The 1955 Tour de France Feminin

It’s exciting to see the Tour de France Femmes take to the roads of France this week. It’s a big step toward reducing the gender imbalance in bike racing. Most of all, there has been some great racing for all of us to enjoy.

The Tour Femmes brings back memories of the stories Lyli Herse, the daughter of our founder, told me of the first Tour de France Féminin, back in 1955. It was for this race that Lyli Herse decided to leave the world of randonneuring and become a racer. (Back then, once you had a racing license, you no longer could ride in cyclotouring and randonneur events.)

The big race was organized by Jean Leulliot, a prolific race promoter since the 1930s.
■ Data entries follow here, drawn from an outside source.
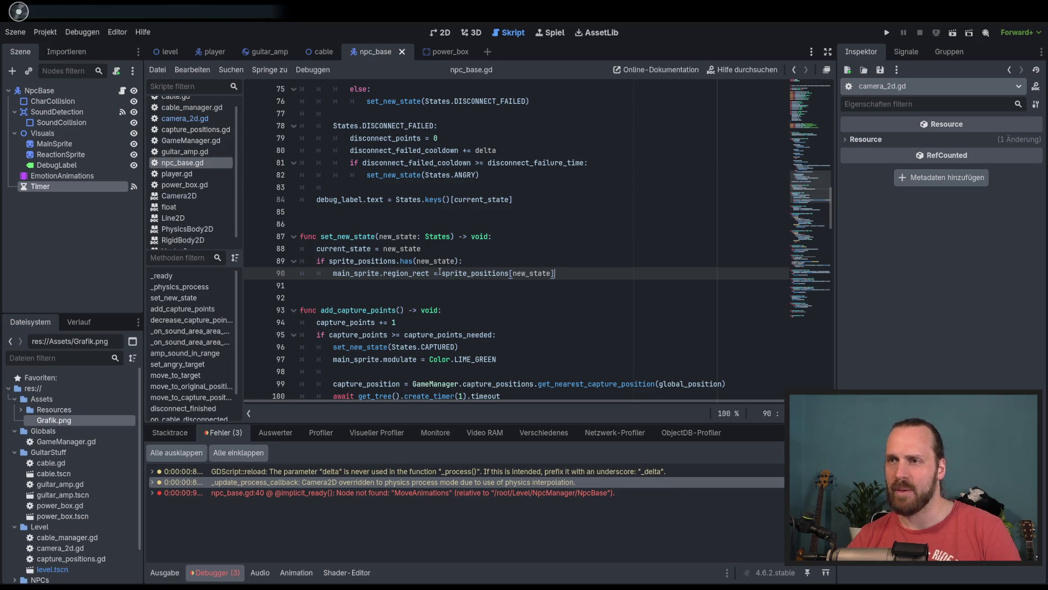
pyautogui.moveTo(422, 273)
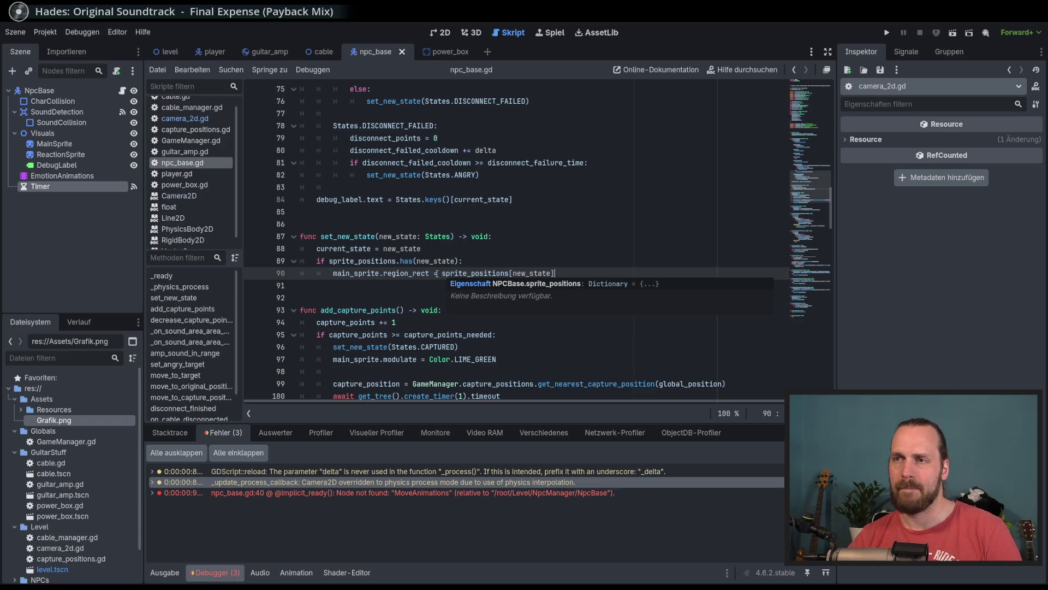
pyautogui.write('.')
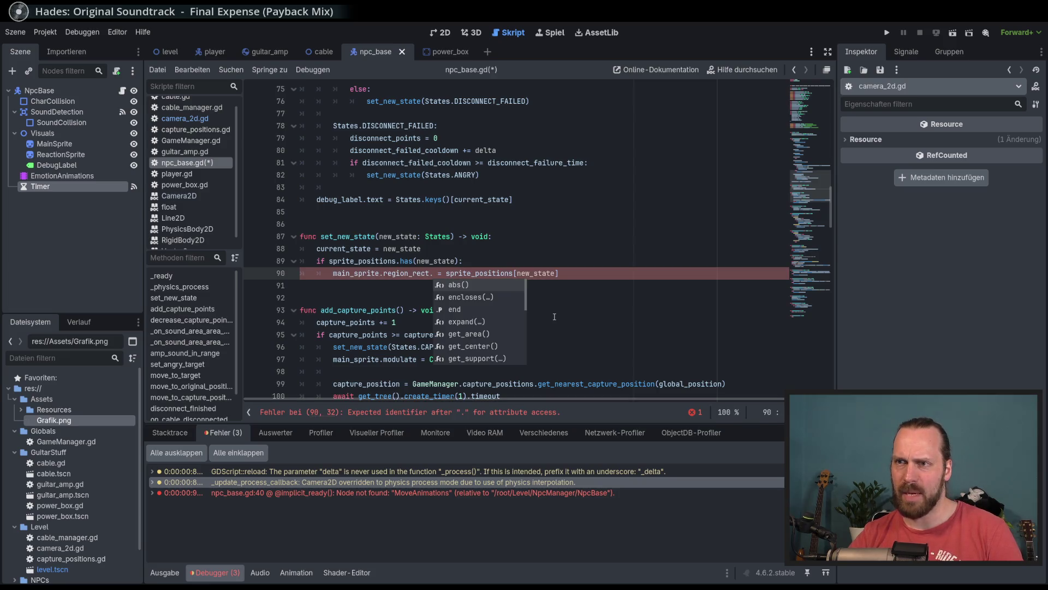
pyautogui.press('BackSpace')
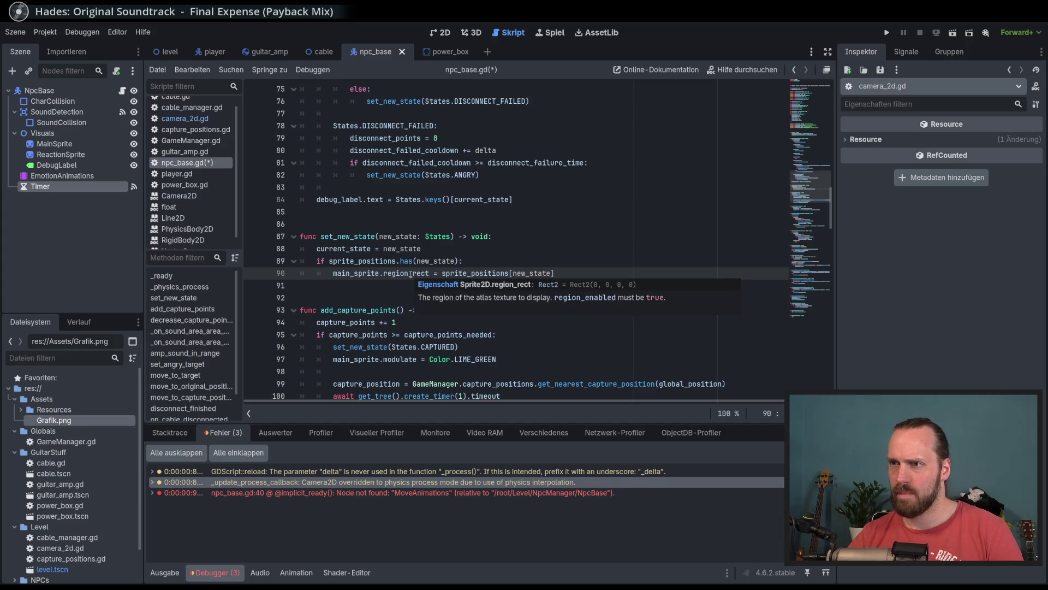
pyautogui.click(548, 284)
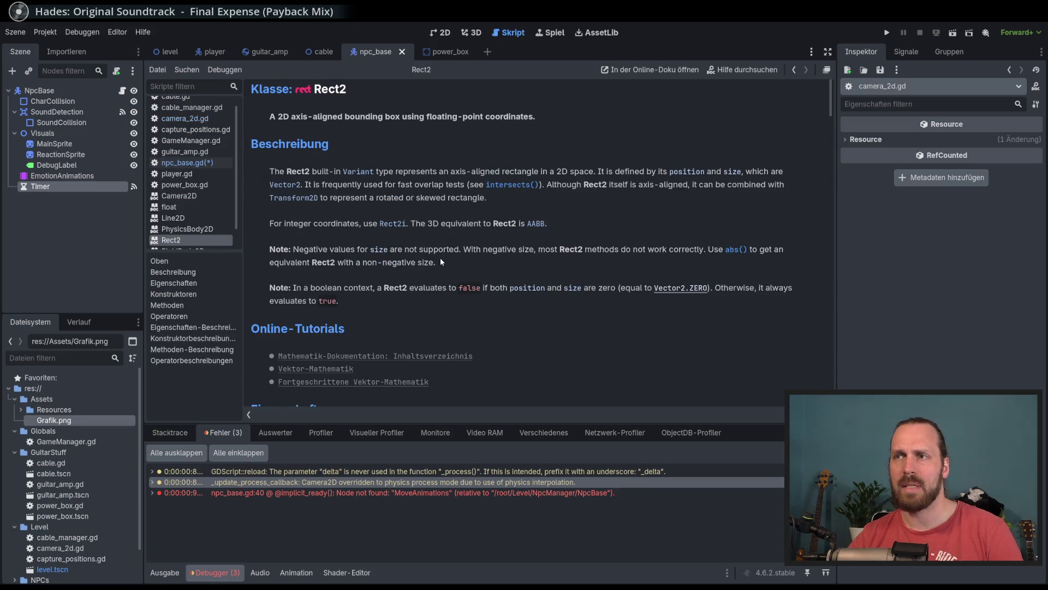
pyautogui.scroll(-5, 441, 259)
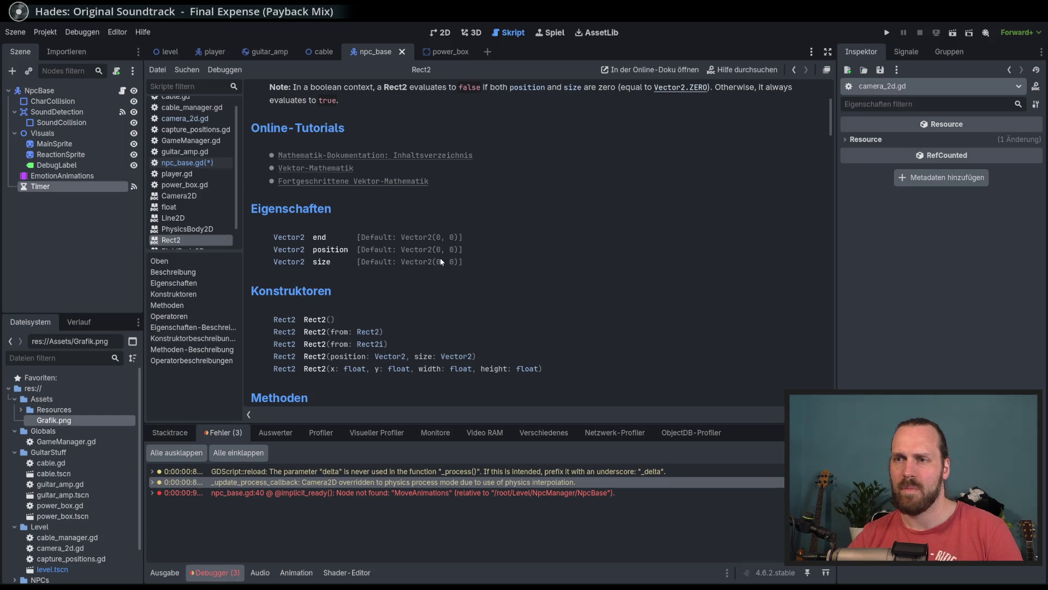
pyautogui.scroll(-5, 441, 261)
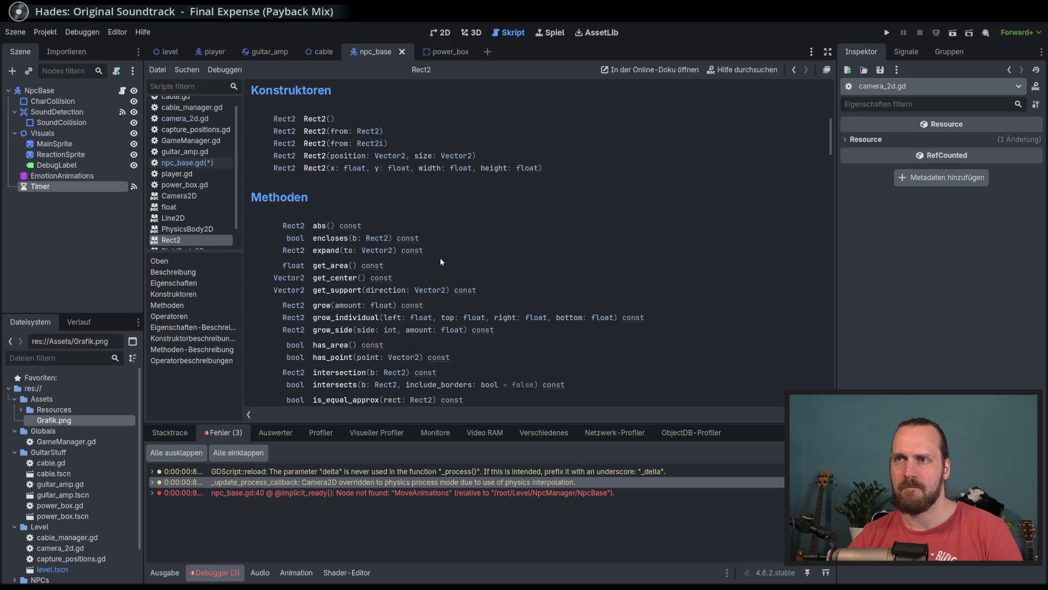
pyautogui.scroll(-6, 471, 207)
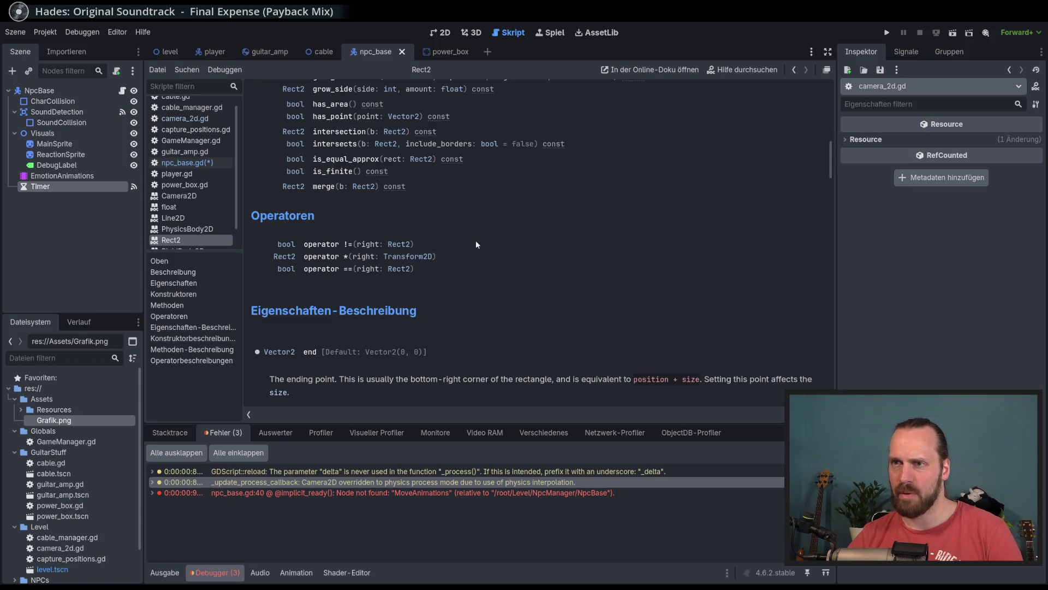
pyautogui.scroll(5, 482, 253)
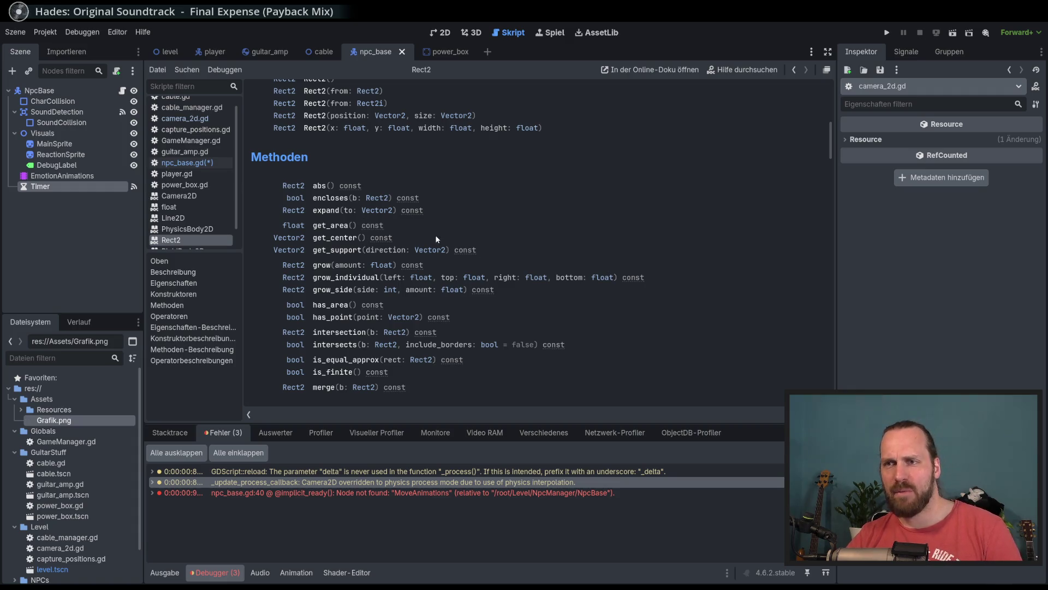
pyautogui.scroll(-1, 442, 238)
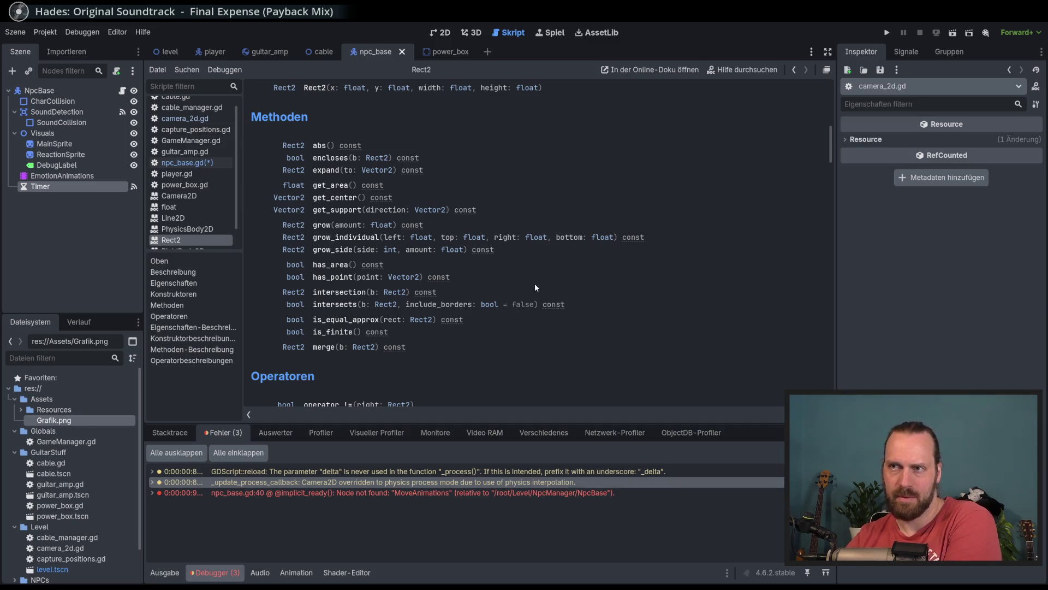
pyautogui.press('alt+Left')
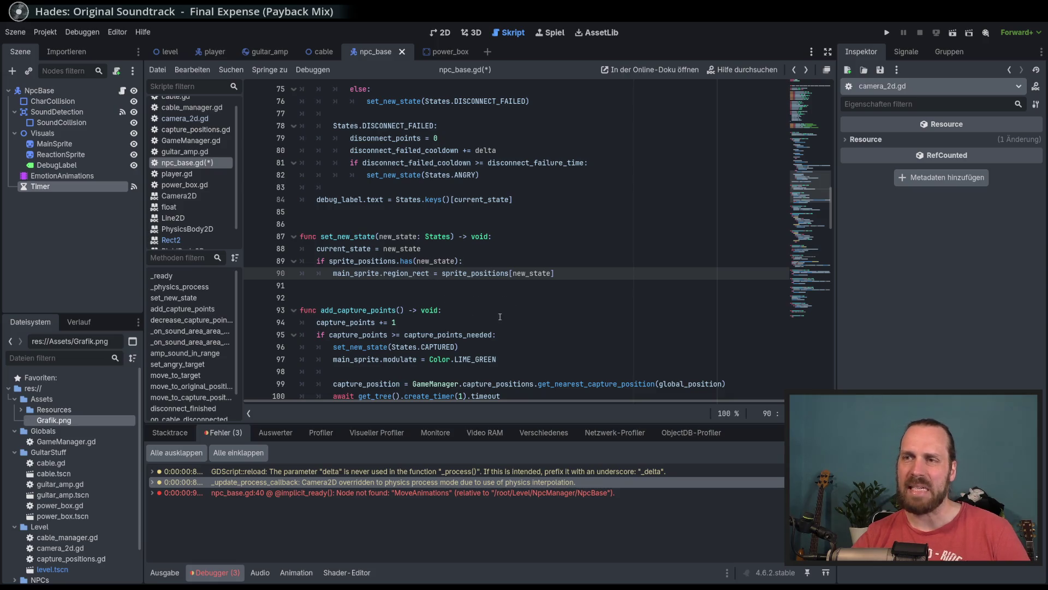
# Drop a stray .x and insert Rect2[ before sprite_positions on line 90.
pyautogui.moveTo(414, 275)
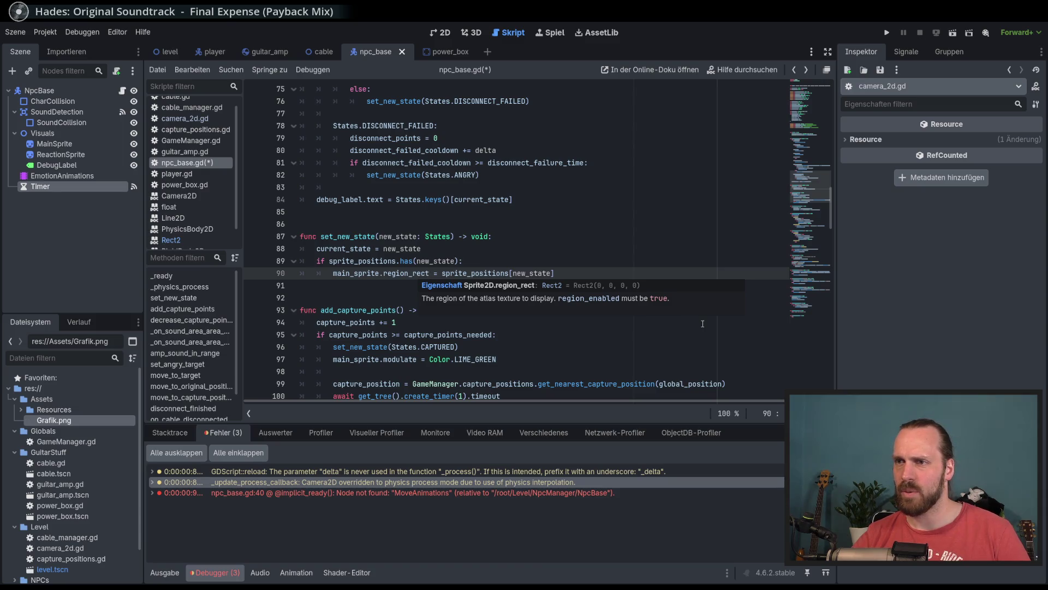
pyautogui.write('.x')
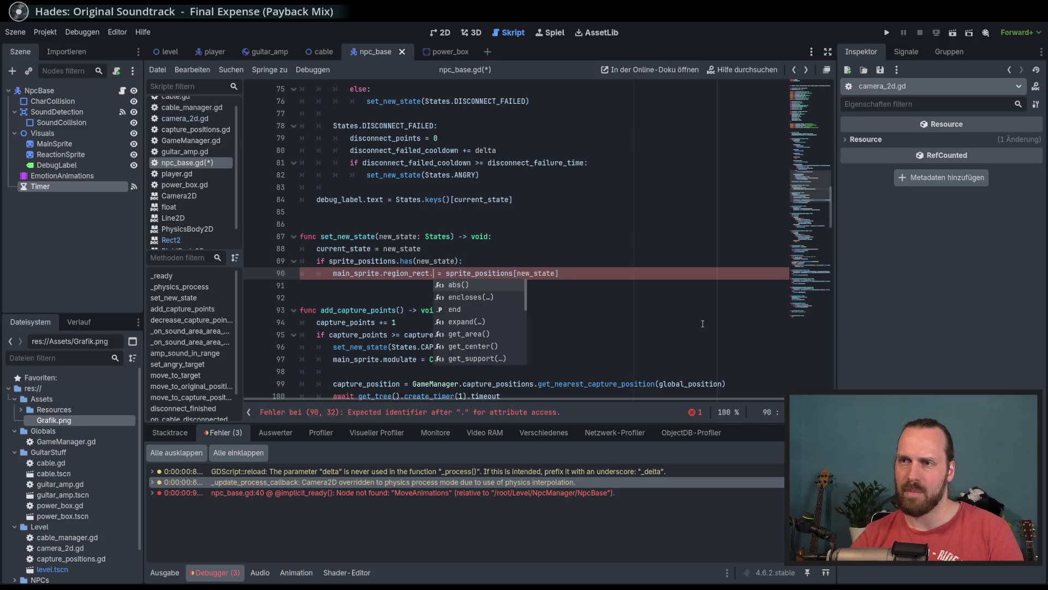
pyautogui.press('BackSpace')
pyautogui.press('BackSpace')
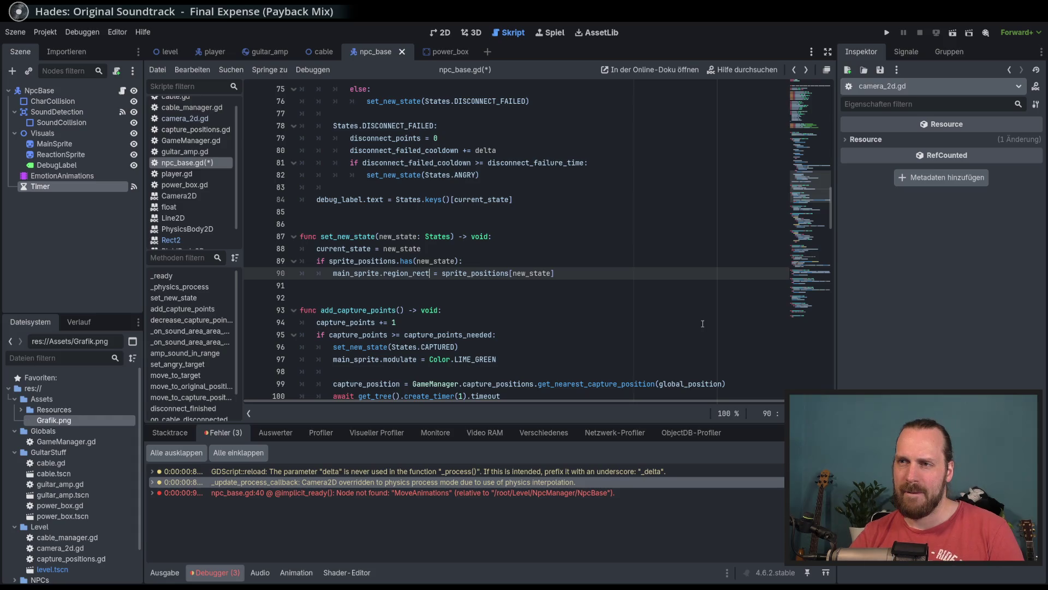
pyautogui.click(445, 272)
During the war, he had organized cyclocross races in the city of Paris and tandem taxi races. Then he invented the prologue for the Paris-Nice race. And now his latest idea was a Tour de France Féminin.

The strongest female racers came from Britain with its long tradition of time trials. A team of British women had come to France and dominated the racing scene. Millie Robinson had just won the Circuit Lyonnais-Auvergne, the biggest race for women—winning all three stages. There was also Elsy Jacobs from Luxembourg, a strong racer who would win the very first world championships in 1958. Leulliot probably needed a French favorite to add interest to his big race, and Lyli Herse was a natural candidate.

Lyli was no stranger to competition. Randonneuring had accepted women as equals from its earliest days in the late 19th century, and Lyli had distanced many male riders when the courses turned mountainous. She told me: “Jean Leulliot was a customer of ours. One day he told me: ‘Lyli, you ride so well in these cyclotouring events, you should take out a license and race.’ And so I started racing.”

Leulliot was not disappointed: Lyli won the first stage (above on the left). Lyli wore the white leader’s jersey for the next two stages—the male Tour de France was run by a different organization, so there was no yellow jersey for the women yet. Then Milly Robinson won the fourth stage in a solo break and took over the race lead. The next stage was a time trial, Millie’s specialty. She didn’t disappoint, flying over the course at an average speed of 38 km/h (23.6 mph). That made her the race winner. June Thackeray, who had won Stage 2, was in second place. Marie-Jeanne Donabédian, winner of Stage 3, finished third.

Lyli barely missed the podium, in fourth place. It was the start of a long racing career that took her to eight French championships.

The 1955 Tour Féminin was not repeated. Leulliot was known for new ideas—his nickname was ‘Une idée par jour’ (One idea a day)—and he went on to different projects. It was only in the 1980s that the idea of a Tour de France for women was revived, this time by the organizers of the men’s Tour, as a curtain raiser for the men’s race. The first race, in 1984, was won by the American Marianne Martin. With 18 stages, the 1984 race remains the longest Tour Féminin to date. After five years, the Tour organizers dropped the women’s race. Others took over, and the female Tour continued under different names until 2009.

The world has changed. Women racers are no longer a sideshow to the men. First mountain biking and then gravel racing have created female stars that are as well-known and respected as their male counterparts. Let’s hope the Tour de France Femmes will do the same for road racing.